▸ **SUPPLIED MATERIAL**
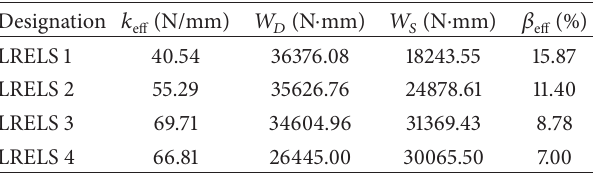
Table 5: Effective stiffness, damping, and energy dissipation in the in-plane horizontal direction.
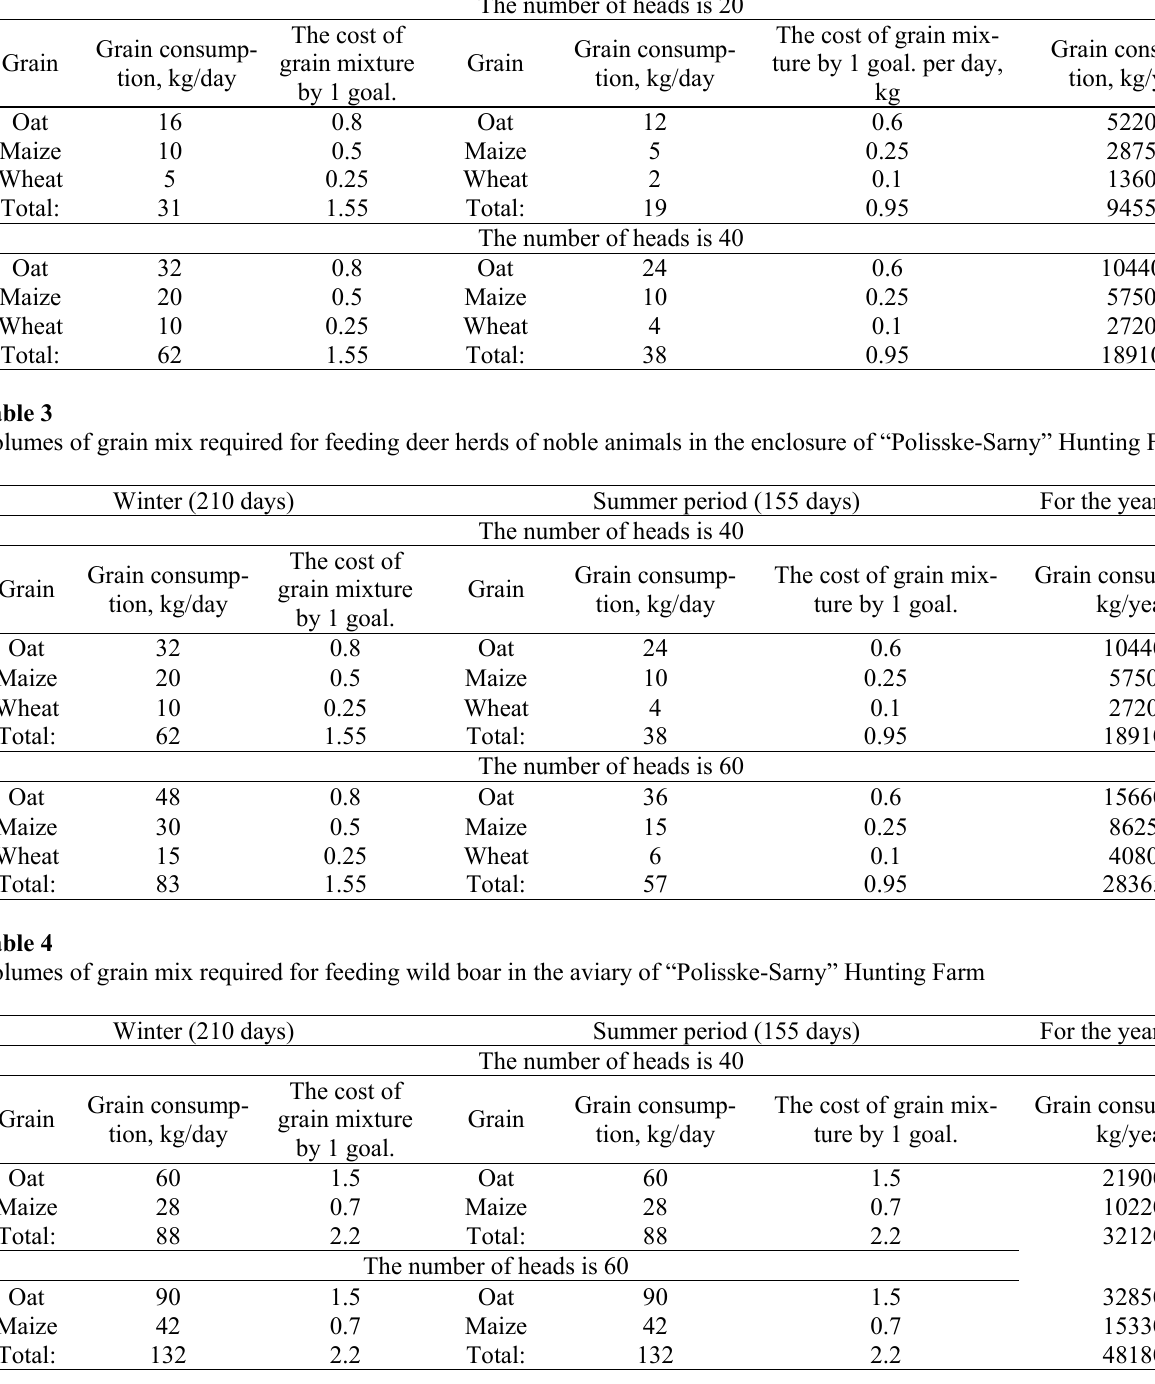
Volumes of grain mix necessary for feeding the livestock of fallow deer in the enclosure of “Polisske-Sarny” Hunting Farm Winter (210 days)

---

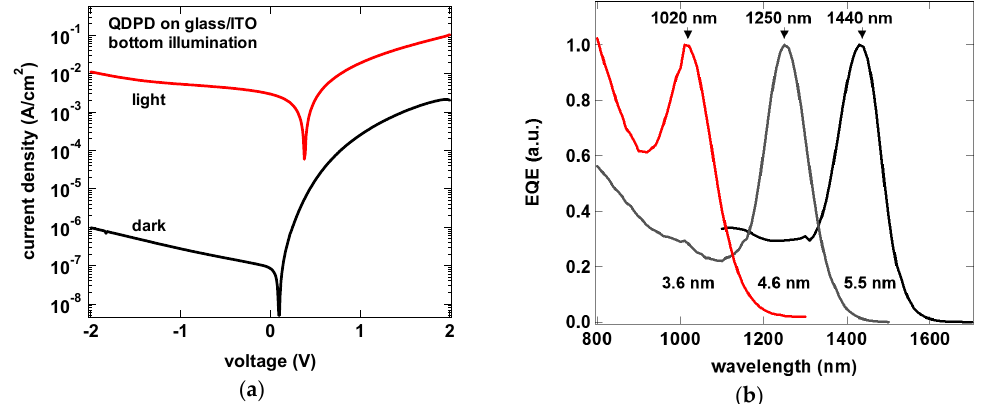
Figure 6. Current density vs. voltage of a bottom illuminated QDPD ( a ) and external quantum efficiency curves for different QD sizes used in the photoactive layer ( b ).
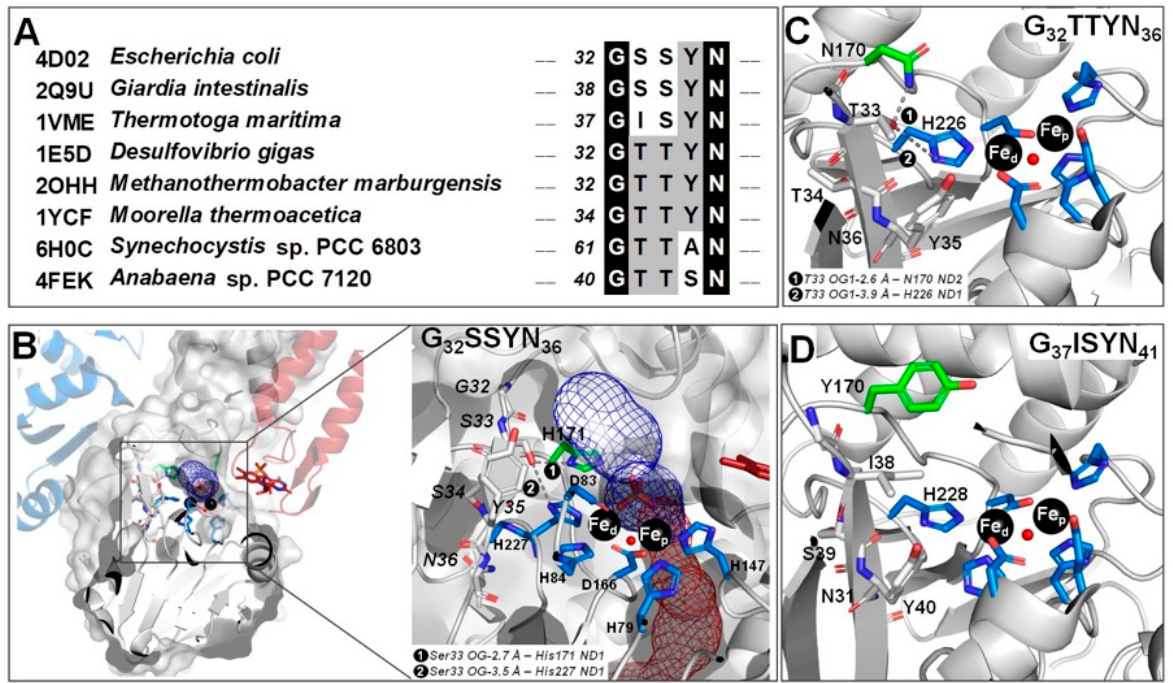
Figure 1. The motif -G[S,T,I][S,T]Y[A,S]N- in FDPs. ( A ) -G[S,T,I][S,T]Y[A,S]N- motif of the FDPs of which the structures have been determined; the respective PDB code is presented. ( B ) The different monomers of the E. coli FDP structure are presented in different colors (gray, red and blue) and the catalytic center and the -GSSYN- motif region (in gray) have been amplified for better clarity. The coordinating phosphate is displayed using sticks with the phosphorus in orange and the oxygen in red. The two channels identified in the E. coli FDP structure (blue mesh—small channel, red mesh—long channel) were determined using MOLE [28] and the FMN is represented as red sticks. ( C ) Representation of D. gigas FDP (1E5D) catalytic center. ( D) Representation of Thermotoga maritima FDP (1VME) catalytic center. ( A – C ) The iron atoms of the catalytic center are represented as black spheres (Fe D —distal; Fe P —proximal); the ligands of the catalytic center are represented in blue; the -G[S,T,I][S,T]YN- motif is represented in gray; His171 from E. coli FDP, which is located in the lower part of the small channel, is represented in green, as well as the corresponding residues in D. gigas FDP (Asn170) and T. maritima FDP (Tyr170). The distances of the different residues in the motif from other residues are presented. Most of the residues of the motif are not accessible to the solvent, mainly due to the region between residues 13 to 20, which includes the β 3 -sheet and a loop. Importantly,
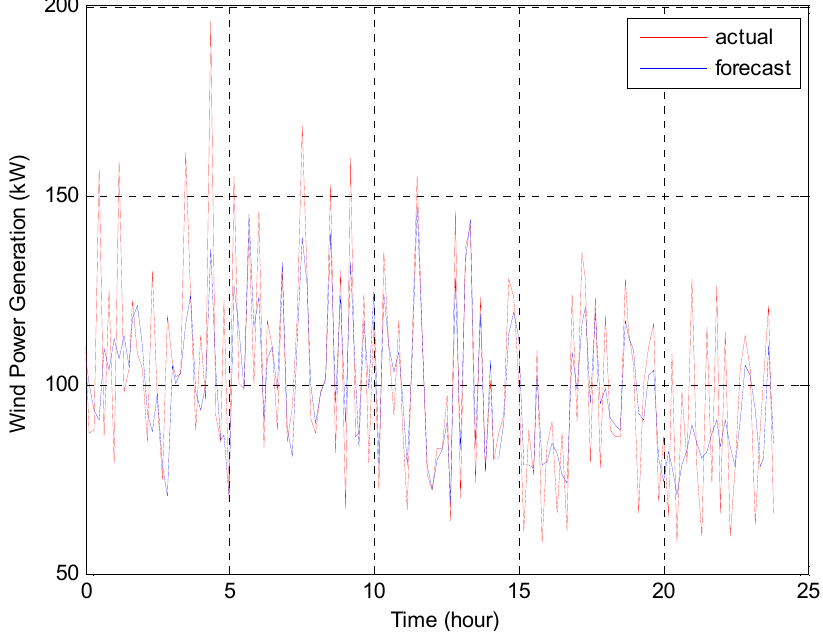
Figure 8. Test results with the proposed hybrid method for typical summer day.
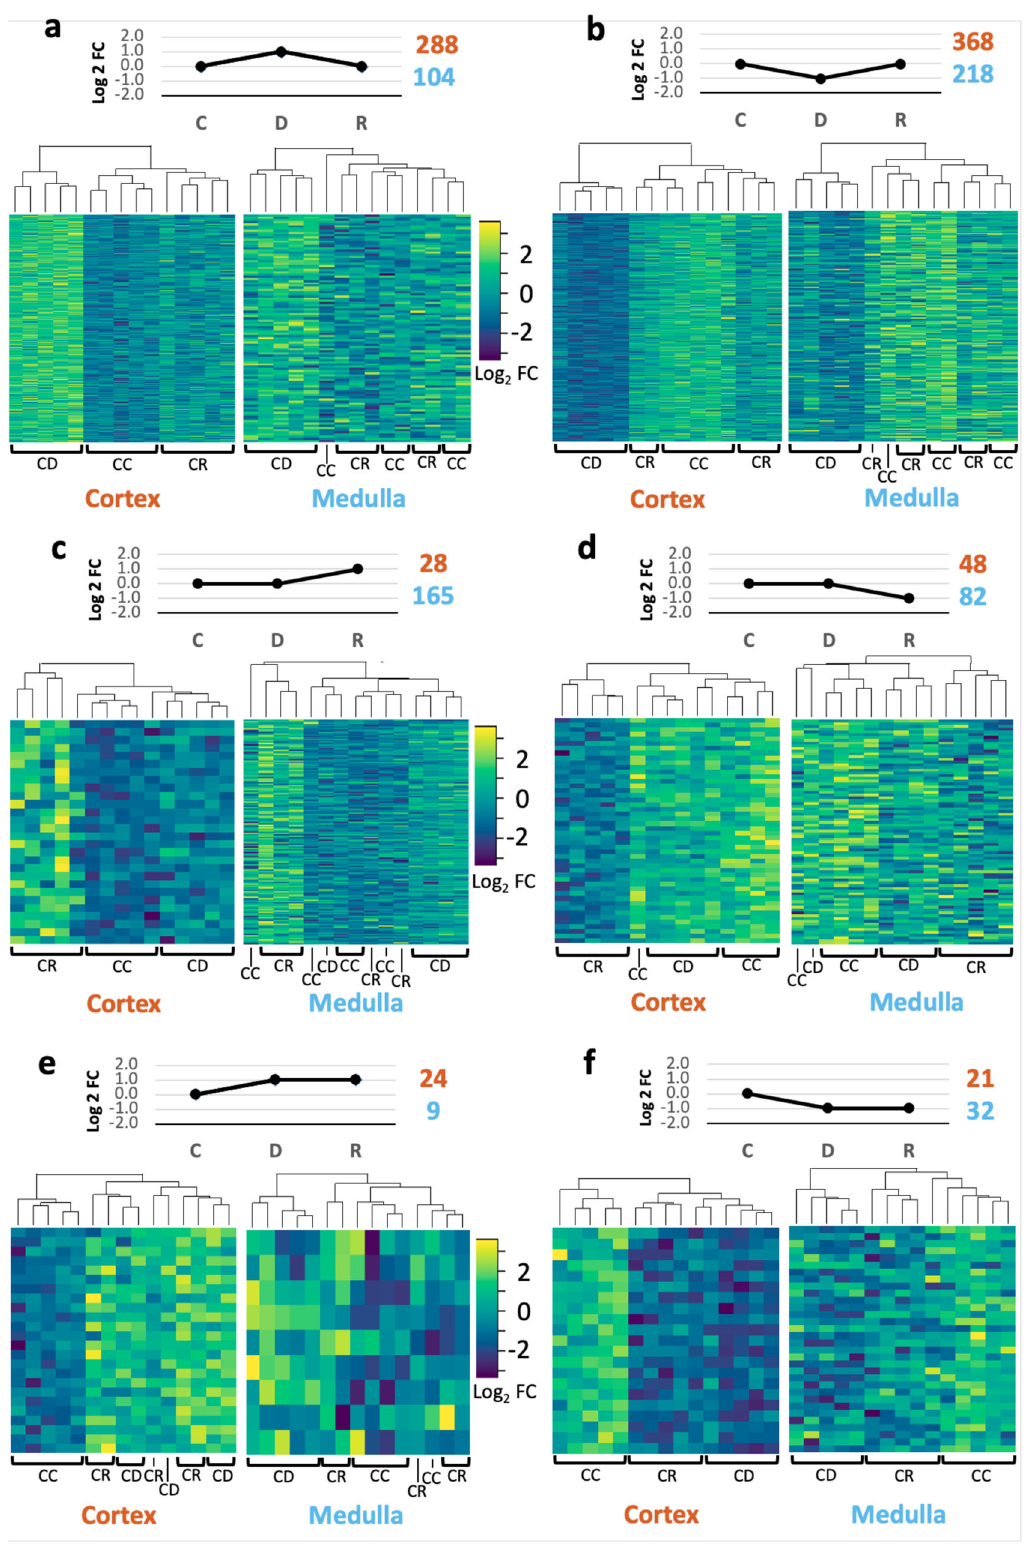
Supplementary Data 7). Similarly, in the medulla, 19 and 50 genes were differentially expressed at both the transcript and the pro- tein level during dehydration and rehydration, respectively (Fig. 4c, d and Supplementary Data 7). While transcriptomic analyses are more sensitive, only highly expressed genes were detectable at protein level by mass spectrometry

==

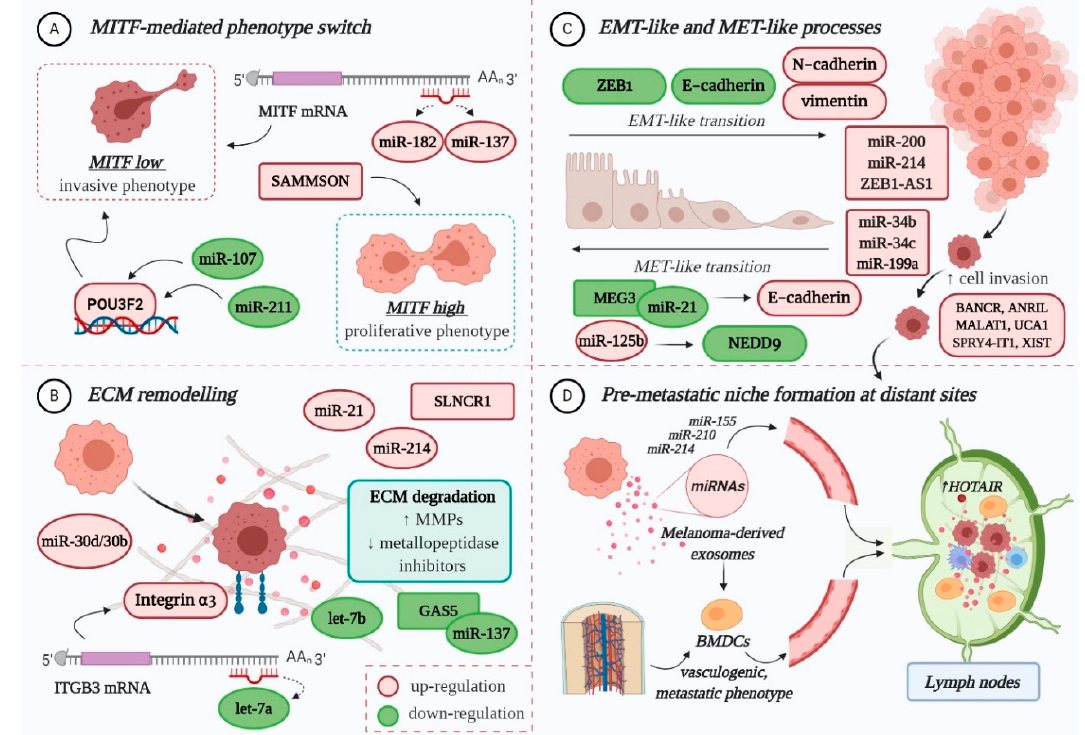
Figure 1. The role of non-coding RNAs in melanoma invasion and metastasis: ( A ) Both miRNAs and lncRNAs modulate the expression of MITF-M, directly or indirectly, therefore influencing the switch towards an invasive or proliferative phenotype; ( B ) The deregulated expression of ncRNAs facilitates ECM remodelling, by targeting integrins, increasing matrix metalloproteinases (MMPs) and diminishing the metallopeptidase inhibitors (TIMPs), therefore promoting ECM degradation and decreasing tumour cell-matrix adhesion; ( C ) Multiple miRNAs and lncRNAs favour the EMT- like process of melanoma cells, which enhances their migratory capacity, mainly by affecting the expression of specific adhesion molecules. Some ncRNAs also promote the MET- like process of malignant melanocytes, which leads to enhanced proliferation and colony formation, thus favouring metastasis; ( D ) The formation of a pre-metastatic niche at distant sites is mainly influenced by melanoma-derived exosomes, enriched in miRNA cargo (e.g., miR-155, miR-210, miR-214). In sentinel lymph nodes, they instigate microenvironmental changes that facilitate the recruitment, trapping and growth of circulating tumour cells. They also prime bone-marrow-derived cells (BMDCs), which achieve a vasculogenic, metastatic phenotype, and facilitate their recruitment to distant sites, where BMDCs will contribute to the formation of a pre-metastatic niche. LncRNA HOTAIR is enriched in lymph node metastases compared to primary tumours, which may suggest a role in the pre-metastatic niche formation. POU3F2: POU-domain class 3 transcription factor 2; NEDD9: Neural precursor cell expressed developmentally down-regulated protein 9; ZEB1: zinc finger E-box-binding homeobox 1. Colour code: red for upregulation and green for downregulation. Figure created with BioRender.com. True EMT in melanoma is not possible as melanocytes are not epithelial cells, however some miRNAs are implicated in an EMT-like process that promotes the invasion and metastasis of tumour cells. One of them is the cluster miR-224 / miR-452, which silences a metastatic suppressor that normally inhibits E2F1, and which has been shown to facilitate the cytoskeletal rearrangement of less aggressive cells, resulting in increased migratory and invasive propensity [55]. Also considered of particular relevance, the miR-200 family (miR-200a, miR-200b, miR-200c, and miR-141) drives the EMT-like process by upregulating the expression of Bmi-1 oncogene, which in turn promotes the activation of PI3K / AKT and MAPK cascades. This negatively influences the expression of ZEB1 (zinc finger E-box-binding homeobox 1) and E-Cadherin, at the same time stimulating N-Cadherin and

▸ **TASK GOAL**
Only one stretch of the listing above is to be duplicated: the lines from the one containing "Table 5: Effective" through the one containing "Volumes of grain", both included. Copy them exactly, minus the pictures.

▸ **ANSWER TO THE PROBLEM**
Table 5: Effective stiffness, damping, and energy dissipation in the in-plane horizontal direction.
Volumes of grain mix necessary for feeding the livestock of fallow deer in the enclosure of “Polisske-Sarny” Hunting Farm Winter (210 days)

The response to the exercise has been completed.